Cox-nnet v2.0: improved neural-network-based survival prediction extended to large-scale EMR data

Di Wang; Zheng Jing; Kevin He; Lana X Garmire

doi:10.1093/bioinformatics/btab046

. 2021 Jan 30;37(17):2772–2774. doi: 10.1093/bioinformatics/btab046

Cox-nnet v2.0: improved neural-network-based survival prediction extended to large-scale EMR data

Di Wang ¹, Zheng Jing ², Kevin He ³, Lana X Garmire ^4,^✉

Editor: Russell Schwartz

PMCID: PMC8428611 PMID: 33515235

Abstract

Summary

Cox-nnet is a neural-network-based prognosis prediction method, originally applied to genomics data. Here, we propose the version 2 of Cox-nnet, with significant improvement on efficiency and interpretability, making it suitable to predict prognosis based on large-scale population data, including those electronic medical records (EMR) datasets. We also add permutation-based feature importance scores and the direction of feature coefficients. When applied on a kidney transplantation dataset, Cox-nnet v2.0 reduces the training time of Cox-nnet up to 32-folds (n =10 000) and achieves better prediction accuracy than Cox-PH (P<0.05). It also achieves similarly superior performance on a publicly available SUPPORT data (n=8000). The high efficiency and accuracy make Cox-nnet v2.0 a desirable method for survival prediction in large-scale EMR data.

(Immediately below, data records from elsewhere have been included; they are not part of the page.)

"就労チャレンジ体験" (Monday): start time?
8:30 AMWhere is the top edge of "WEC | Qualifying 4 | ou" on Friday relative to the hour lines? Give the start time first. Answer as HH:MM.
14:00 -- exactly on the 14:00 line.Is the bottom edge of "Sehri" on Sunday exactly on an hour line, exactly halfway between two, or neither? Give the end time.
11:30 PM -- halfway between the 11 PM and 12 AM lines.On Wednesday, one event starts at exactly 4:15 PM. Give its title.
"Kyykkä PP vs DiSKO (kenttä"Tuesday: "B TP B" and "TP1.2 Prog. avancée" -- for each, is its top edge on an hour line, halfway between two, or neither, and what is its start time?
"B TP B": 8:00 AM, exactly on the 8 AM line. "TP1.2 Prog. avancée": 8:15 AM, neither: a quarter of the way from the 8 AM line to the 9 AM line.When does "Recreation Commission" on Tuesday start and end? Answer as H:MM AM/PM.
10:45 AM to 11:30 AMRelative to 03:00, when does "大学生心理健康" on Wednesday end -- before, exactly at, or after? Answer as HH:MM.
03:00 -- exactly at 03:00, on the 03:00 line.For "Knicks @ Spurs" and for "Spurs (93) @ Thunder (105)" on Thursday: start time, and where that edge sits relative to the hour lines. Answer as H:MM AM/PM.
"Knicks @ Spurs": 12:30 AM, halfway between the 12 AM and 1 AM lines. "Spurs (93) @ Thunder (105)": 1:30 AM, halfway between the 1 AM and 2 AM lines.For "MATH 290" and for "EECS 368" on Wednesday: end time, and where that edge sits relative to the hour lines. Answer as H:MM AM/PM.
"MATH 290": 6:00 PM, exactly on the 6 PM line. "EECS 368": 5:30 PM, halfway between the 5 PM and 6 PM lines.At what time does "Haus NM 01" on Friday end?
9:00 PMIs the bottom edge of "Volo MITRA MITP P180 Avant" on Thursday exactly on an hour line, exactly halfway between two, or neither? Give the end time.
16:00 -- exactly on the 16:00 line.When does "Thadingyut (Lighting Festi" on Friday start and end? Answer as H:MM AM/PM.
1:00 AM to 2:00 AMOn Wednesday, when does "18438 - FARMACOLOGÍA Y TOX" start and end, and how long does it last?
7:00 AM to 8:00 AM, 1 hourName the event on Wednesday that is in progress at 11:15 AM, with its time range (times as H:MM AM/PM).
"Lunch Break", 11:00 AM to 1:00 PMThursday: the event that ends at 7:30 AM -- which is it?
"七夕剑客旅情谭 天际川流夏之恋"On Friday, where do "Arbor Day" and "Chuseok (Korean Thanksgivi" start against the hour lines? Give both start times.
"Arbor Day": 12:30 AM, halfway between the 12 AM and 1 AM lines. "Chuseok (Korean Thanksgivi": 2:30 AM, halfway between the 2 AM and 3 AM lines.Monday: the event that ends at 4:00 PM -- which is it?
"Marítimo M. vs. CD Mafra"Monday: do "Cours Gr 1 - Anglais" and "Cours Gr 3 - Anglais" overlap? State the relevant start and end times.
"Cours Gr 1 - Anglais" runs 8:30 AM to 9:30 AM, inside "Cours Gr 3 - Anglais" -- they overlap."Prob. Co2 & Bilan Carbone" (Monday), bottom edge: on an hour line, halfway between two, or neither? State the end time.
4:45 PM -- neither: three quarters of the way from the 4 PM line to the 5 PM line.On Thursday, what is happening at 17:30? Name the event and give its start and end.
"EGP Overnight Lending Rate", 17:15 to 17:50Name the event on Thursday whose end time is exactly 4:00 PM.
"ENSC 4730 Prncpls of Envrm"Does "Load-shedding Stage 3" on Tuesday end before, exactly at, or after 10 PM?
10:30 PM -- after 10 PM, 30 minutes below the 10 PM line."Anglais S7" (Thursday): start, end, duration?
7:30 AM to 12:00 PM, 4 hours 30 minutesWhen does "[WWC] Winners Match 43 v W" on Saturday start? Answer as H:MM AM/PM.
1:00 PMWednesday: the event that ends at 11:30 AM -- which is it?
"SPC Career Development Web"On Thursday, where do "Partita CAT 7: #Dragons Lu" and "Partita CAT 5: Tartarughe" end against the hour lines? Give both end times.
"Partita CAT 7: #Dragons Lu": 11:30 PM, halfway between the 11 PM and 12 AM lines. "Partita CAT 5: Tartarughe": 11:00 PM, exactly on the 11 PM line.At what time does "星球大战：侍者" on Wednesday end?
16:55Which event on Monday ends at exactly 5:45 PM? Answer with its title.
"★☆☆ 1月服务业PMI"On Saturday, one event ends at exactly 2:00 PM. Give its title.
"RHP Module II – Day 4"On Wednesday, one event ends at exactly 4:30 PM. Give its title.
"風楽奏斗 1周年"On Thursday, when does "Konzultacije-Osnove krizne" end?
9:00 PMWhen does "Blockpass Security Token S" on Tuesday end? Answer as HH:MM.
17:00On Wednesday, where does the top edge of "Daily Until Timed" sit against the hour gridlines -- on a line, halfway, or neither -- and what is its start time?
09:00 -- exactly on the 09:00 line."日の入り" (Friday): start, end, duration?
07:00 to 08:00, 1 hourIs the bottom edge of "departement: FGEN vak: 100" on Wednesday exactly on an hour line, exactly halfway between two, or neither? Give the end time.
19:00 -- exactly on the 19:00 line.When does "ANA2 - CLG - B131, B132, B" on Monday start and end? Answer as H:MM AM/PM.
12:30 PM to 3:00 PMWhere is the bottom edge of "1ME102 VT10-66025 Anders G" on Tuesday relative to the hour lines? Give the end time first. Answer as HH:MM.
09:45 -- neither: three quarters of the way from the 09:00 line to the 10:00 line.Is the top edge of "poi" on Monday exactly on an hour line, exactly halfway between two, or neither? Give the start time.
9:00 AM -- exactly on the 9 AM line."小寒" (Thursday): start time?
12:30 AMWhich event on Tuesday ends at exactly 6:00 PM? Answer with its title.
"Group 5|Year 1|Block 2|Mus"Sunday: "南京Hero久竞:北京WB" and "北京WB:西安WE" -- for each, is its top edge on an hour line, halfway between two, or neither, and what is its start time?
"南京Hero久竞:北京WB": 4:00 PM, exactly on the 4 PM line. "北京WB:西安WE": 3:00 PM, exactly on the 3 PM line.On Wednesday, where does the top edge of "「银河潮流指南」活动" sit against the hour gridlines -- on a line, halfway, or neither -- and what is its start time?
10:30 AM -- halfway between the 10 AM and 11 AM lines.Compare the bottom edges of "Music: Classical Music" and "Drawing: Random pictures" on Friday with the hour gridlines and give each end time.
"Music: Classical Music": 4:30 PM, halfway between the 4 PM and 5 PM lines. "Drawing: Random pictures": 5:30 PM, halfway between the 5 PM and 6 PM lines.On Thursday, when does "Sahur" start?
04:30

Availability and implementation

Cox-nnet v2.0 is freely available to the public at https://github.com/lanagarmire/Cox-nnet-v2.0.

Supplementary information

Supplementary data are available at Bioinformatics online.

1 Introduction

Large-scale population data, including electronic medical records (EMR) data are sources of informative data that can be used for patient’s survival prediction. It is also found that machine-learning-based models outperformed conventional models, such as Cox-Proportional Hazard (Cox-PH) model (Cox, 1972), Random Survival Forests model (Ishwaran et al., 2008) and elastic net regression (Fan et al., 2010) on the prediction of coronary artery disease mortality using EMR data (Steele et al., 2018). Although it is challenging to develop prediction models driven by EMR data, the large sample size and clinical features in these data provide valuable information in survival prediction (Goldstein et al., 2017).

We previously proposed Cox-nnet (Ching et al., 2018), a deep-learning-based neural-network prognosis prediction model, which achieved comparable or better performance than Cox-PH on high-throughput omics data. We recently applied Cox-nnet to histopathology imaging data with pre-extracted features and demonstrated its advantage in combining gene-expression data and image data for survival prediction (Zhan et al., 2020). However, it remains to be tested if Cox-nnet is suitable to predict survival in large-scale population data, where the sample size is usually magnitudes larger than genomics data. Toward this, we propose Cox-nnet v2.0, which significantly improves computational speed, with enhanced interpretability. Additionally, Cox-nnet v2.0 also achieves better prediction accuracy than Cox-PH.

2 Materials and methods

2.1 Cox-nnet method improvement

The original Cox-nnet is a neural-network-based extension to Cox-PH method, using the log partial likelihood as its loss function. In Cox-nnet v2.0, we have made the following improvements:

(i) speed-up in calculating log partial likelihood loss function. The log partial likelihood is calculated by:

p l (β) = \sum_{C_{i} = 1} (θ_{i} - \log \sum_{t_{j} \leq t_{i}} \exp (θ_{i})),

(1)

where $θ_{i}$ is the linear predictor of patient $i$ and $C_{i}$ is defined by $C_{i} = I ($ patient $i$ is not censored $)$ . To avoid nested summation in Theano, the previous version of Cox-nnet calculates the log partial likelihood by matrix multiplication:

p l (β) = {\{θ - \log (R \times \exp (θ))\}}^{T} C,

(2)

where $C$ and $θ$ are vectors of $C_{i}$ and $θ_{i},$ respectively. $R$ is a $n$ by $n$ at risk set indicator matrix, and each entry $R_{i j}$ is defined by:

R_{i j} = I (t_{i} \leq t_{j}),

(3)

where $n$ is the sample size of the input data, and $t_{i}$ and $t_{j}$ are the event time of patient $i$ and $j$ , respectively. This implementation is memory intensive and time consuming when dealing with large sample sizes.

In the new version, instead of pairwise comparison, we sorted the observations by event time. Then by definition of the at-risk set, $R$ is converted to an upper triangular matrix filled with 1. Intuitively, $R \times \exp (θ)$ can be calculated using cumulative summation that no longer requires storing $R$ matrix and nested summation (double loops).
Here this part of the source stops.